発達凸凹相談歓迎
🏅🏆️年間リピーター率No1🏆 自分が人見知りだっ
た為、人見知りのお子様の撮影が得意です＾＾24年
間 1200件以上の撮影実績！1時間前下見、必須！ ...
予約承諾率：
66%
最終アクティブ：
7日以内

■ ■ ■ ■ ■

The whole of the data above must be given again, unaltered and complete.

発達凸凹相談歓迎
🏅🏆️年間リピーター率No1🏆 自分が人見知りだっ
た為、人見知りのお子様の撮影が得意です＾＾24年
間 1200件以上の撮影実績！1時間前下見、必須！ ...
予約承諾率：
66%
最終アクティブ：
7日以内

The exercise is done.